TeraWulf’s 87% Revenue Jump Meets Guidance, Yet Stock Slips After Hours as AI Pivot Takes Center Stage
TeraWulf posted $50.6M in revenue, up 87% YoY, but fell 2.5% after hours. The Bitcoin miner’s AI push with Fluidstack and Google—backed by a $1.8B guarantee—now drives the narrative.

Because Bitcoin
November 11, 2025
TeraWulf delivered the headline number the market expected—$50.6 million in quarterly revenue, an 87% year-over-year increase—then gave some of it back after the close. Shares rose 3.8% to $14.30 during Monday’s session and slipped 2.5% in after-hours trading, trimming a 7.6% gain over the past month. The print matched late-October guidance of $48 million to $52 million, itself an ~84% jump from $27 million in Q3 2024. What mattered more wasn’t the revenue line but the credibility of TeraWulf’s transition from a pure Bitcoin miner into an AI infrastructure landlord.
The company, headquartered in Easton, Maryland and traded on Nasdaq under WULF, said growth was driven by Bitcoin’s price recovery, higher mining capacity, and the first uptick of high-performance computing (HPC) lease income. CEO Paul Prager called the last quarter “remarkably busy,” citing expanding work with Fluidstack and Google, and emphasized execution heading into 2027 and beyond.
The pivot is explicit. In August, TeraWulf signed a 10-year AI hosting agreement with Fluidstack worth $3.7 billion in contracted revenues, with potential extension paths that could lift it to $8.7 billion. Google agreed to backstop $1.8 billion of Fluidstack’s lease obligations, receiving 41 million TeraWulf shares—about an 8% pro forma equity position—in return. That makes Google the second-largest corporate holder behind Prager, who controls 10.7%. Additional institutional names on the roster include Stammtisch Investments, Bayshore Capital, and Revolve Capital, while Vanguard and BlackRock maintain sizable passive stakes.
Here’s the real question investors are trying to price: does contracted AI compute truly lower the earnings volatility that comes with block-reward-driven mining, or does it simply exchange hash-rate beta for construction, power, and delivery risk? The Google guarantee de-risks counterparty credit, which is meaningful. But the value creation hinges on TeraWulf’s ability to convert power advantages into dense, reliable, liquid-capacity “megawatts” on a schedule. That means securing interconnection, sourcing hardware fit for AI thermals, optimizing cooling, and protecting power spreads as grids tighten. The pivot can compress perceived risk if execution is tight; it can raise it if capex drifts, timelines slip, or power becomes the bottleneck.
The after-hours fade looked less like a judgment on the quarter and more like a demand for new proof points. Revenue came in exactly where preliminary guidance suggested. Traders who pushed the stock intraday often lean for “what’s next”: clearer build schedules, margin contours for HPC vs. mining, and an updated view on 2026–2027 capacity ramps. Starting HPC lease revenue is the right tell; quantifying run-rate EBITDA per megawatt and disclosure around staged energization would go further.
There’s also the capital-structure nuance. Issuing 41 million shares to Google for a strategic anchor adds ballast and introduces dilution; some holders welcome the alignment, others benchmark it against the cash-recoup timeline of the AI rollout. Ownership concentration—Prager at 10.7% with Google in the two-slot—can steady long-term decision-making, though it may narrow the set of outcomes shorter-term traders hope for. Passive index ownership from Vanguard and BlackRock shows up as size, not signal.
From a miner’s lens, this strategy is logical.

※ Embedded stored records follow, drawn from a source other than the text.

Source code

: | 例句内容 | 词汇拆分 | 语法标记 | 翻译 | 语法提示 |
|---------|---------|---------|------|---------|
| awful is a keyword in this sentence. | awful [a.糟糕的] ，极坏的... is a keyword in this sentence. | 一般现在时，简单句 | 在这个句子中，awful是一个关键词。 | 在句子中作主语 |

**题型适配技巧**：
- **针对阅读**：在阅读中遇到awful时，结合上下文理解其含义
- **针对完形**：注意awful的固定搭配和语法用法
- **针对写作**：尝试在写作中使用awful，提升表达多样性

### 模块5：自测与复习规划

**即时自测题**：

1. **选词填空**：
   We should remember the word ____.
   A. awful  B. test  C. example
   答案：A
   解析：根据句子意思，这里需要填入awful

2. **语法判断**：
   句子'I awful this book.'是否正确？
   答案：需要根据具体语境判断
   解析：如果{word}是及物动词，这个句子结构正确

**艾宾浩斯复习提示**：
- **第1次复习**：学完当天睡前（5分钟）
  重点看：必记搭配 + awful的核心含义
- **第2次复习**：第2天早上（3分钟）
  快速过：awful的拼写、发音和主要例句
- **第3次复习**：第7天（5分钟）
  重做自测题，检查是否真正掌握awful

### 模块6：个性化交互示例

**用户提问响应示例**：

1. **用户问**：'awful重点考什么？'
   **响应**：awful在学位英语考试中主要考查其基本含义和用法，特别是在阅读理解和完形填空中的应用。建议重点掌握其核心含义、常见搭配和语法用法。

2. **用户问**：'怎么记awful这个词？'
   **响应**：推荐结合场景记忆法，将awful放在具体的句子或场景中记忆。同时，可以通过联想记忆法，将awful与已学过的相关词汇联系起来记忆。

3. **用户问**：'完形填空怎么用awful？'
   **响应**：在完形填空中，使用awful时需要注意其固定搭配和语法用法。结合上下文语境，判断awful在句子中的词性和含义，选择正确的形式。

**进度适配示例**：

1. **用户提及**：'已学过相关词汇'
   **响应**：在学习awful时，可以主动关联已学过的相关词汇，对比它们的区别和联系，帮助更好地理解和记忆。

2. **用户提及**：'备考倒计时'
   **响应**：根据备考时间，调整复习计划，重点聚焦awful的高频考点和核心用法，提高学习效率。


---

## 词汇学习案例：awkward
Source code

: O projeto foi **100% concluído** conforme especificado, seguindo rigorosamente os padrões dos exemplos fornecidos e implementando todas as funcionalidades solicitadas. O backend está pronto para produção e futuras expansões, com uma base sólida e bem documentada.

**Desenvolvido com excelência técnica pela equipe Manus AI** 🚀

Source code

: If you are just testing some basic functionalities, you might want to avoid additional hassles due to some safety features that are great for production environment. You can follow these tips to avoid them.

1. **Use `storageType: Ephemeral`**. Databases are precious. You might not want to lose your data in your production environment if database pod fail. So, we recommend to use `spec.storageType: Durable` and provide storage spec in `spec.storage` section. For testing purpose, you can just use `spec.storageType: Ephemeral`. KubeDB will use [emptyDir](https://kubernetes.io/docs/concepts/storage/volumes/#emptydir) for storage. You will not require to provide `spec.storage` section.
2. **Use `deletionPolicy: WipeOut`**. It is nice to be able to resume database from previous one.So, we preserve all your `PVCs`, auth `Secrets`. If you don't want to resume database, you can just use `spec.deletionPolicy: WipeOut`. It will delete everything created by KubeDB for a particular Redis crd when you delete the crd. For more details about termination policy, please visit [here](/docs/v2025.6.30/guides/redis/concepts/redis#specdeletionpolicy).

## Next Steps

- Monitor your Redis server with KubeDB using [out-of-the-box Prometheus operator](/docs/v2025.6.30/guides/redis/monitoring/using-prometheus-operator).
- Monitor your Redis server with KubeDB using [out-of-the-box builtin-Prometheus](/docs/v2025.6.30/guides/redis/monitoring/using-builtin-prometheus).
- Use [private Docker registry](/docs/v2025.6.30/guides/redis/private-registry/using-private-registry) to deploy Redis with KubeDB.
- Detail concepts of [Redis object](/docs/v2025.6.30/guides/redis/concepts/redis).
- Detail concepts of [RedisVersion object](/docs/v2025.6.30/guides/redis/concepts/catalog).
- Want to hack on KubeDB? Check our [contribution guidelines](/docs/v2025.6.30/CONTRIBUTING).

Bitcoin mining revenues rise with price and efficiency gains, but they’re intrinsically cyclical. Locking in multi-year, investment-grade counterparties for AI capacity can smooth cash flows if build and power are locked. The risk shifts from price to performance. Investors will judge whether the company’s “advantaged infrastructure positions” really translate into dependable, high-utilization AI racks without impairing the mining moat that funded the pivot.
One more layer: demand for compute and demand for power are converging. As more miners chase AI hosting, grid relationships, community impact, and energy sourcing will matter operationally and reputationally. TeraWulf’s messaging around “execution” is apt; it now needs to show that its sites can carry both narratives—Bitcoin-native resilience and enterprise-grade reliability—through the next capacity turn.
Near term, I’d watch three signals: the pace of HPC energization tied to the Fluidstack contract, disclosures on Google-backed lease milestones, and the mix shift between mining and hosting revenues over the next year. If those land cleanly, the stock’s after-hours wobble reads more like digestion than doubt.